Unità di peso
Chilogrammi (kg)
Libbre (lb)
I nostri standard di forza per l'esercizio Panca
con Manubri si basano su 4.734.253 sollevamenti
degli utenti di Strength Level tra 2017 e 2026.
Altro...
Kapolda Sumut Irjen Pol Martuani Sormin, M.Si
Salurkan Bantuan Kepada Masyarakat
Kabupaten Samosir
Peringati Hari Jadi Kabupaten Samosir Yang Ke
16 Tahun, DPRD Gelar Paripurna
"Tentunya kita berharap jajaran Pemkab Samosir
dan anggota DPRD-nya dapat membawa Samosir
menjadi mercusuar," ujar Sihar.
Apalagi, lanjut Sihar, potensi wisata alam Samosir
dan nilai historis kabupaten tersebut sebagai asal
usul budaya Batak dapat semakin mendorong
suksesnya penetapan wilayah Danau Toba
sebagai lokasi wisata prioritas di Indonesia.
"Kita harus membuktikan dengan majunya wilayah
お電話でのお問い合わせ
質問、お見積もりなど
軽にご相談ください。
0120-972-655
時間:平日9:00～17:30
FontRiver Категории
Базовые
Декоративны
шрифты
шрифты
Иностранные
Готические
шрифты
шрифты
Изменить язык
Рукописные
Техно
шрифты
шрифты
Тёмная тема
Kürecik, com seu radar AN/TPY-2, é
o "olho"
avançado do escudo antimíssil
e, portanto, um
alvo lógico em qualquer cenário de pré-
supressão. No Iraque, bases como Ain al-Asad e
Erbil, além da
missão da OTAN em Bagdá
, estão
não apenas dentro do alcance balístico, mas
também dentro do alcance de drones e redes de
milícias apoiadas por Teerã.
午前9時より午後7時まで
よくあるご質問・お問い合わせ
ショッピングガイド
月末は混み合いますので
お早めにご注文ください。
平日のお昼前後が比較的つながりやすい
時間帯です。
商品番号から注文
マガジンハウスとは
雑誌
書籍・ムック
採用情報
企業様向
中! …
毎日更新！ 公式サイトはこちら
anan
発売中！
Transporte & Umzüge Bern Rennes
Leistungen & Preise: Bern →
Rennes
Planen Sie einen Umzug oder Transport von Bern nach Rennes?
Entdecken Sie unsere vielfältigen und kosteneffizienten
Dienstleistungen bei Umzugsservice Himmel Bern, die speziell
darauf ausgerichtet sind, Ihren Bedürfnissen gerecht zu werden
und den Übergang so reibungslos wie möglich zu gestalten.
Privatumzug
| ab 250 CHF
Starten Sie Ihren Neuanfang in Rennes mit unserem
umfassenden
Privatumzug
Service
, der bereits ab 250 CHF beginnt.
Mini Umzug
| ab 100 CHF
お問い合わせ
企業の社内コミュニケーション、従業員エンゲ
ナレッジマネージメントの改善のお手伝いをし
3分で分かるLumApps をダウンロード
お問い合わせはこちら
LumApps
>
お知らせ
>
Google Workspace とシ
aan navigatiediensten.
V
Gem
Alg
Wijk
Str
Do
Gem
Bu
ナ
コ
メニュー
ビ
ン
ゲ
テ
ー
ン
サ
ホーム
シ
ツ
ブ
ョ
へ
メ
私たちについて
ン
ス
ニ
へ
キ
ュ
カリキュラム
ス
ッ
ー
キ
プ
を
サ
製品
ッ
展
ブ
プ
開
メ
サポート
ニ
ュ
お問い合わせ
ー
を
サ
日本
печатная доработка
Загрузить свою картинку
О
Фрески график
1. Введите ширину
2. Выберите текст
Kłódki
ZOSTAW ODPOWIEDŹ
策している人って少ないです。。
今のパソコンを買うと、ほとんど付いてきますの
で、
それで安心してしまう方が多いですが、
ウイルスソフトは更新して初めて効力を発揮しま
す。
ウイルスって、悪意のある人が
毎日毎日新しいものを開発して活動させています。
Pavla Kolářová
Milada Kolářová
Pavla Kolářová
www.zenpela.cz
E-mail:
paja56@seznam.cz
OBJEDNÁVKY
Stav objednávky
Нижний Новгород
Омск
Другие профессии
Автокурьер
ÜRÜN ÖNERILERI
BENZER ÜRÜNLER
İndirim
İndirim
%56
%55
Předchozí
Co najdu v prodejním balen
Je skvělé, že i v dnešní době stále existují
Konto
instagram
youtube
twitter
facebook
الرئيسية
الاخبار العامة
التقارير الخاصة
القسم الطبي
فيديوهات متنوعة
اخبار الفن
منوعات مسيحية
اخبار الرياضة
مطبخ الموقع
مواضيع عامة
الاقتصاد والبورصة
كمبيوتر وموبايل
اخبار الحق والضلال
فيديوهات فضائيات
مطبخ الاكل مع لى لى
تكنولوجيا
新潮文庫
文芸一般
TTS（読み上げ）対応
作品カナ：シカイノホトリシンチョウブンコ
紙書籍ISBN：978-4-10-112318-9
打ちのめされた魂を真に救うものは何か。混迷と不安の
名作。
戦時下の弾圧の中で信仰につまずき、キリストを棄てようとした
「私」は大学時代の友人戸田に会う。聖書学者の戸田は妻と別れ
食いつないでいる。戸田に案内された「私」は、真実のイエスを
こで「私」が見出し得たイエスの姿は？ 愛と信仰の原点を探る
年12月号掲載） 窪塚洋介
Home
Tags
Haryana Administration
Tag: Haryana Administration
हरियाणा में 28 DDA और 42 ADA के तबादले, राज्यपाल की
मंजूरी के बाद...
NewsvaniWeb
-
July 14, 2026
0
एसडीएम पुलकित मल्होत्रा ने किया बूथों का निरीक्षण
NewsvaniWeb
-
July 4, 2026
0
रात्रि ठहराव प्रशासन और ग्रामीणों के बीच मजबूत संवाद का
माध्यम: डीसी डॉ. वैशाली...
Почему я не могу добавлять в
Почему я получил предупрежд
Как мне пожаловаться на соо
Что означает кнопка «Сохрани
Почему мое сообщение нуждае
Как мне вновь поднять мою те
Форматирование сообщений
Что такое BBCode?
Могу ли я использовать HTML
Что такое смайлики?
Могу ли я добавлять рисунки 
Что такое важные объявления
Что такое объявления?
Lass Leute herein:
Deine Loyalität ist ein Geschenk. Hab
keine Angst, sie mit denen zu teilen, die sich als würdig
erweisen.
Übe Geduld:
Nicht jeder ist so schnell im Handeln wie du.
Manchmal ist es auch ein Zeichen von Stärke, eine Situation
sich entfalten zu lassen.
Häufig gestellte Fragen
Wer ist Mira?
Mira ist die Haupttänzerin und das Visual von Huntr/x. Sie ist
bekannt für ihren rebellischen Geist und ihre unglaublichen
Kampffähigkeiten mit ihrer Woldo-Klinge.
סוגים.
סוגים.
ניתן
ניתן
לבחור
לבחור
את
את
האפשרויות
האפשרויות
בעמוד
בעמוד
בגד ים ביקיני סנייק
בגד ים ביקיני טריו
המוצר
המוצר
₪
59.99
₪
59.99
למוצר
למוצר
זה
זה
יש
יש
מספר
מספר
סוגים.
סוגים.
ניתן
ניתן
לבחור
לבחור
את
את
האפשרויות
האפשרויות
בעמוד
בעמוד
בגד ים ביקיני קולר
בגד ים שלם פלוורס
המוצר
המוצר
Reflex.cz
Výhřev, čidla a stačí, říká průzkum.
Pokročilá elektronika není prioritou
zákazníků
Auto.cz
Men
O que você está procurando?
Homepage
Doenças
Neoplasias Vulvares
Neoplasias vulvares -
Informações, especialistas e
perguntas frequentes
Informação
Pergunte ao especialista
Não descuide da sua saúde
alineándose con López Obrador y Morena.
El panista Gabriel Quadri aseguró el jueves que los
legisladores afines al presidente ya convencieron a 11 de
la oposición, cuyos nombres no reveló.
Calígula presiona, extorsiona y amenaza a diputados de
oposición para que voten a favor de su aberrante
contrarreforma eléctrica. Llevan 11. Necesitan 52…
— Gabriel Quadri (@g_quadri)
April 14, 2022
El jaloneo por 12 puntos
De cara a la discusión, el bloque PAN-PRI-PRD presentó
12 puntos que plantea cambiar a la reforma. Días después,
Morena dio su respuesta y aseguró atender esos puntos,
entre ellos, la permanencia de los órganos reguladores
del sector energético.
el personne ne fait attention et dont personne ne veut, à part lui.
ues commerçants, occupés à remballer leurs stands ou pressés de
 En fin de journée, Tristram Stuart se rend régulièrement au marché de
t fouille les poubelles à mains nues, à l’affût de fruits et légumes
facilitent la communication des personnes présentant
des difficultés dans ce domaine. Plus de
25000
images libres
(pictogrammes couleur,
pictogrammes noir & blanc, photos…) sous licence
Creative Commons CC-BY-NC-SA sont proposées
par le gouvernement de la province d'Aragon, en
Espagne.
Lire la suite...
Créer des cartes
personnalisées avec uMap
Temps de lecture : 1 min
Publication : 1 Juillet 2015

* Work task: The response should hold exactly the lines starting at the line with "ZOSTAW ODPOWIEDŹ" and ending at the line with "紙書籍ISBN：978-4-10-112318-9", and no other line of the material above.

* Response:
ZOSTAW ODPOWIEDŹ
策している人って少ないです。。
今のパソコンを買うと、ほとんど付いてきますの
で、
それで安心してしまう方が多いですが、
ウイルスソフトは更新して初めて効力を発揮しま
す。
ウイルスって、悪意のある人が
毎日毎日新しいものを開発して活動させています。
Pavla Kolářová
Milada Kolářová
Pavla Kolářová
www.zenpela.cz
E-mail:
paja56@seznam.cz
OBJEDNÁVKY
Stav objednávky
Нижний Новгород
Омск
Другие профессии
Автокурьер
ÜRÜN ÖNERILERI
BENZER ÜRÜNLER
İndirim
İndirim
%56
%55
Předchozí
Co najdu v prodejním balen
Je skvělé, že i v dnešní době stále existují
Konto
instagram
youtube
twitter
facebook
الرئيسية
الاخبار العامة
التقارير الخاصة
القسم الطبي
فيديوهات متنوعة
اخبار الفن
منوعات مسيحية
اخبار الرياضة
مطبخ الموقع
مواضيع عامة
الاقتصاد والبورصة
كمبيوتر وموبايل
اخبار الحق والضلال
فيديوهات فضائيات
مطبخ الاكل مع لى لى
تكنولوجيا
新潮文庫
文芸一般
TTS（読み上げ）対応
作品カナ：シカイノホトリシンチョウブンコ
紙書籍ISBN：978-4-10-112318-9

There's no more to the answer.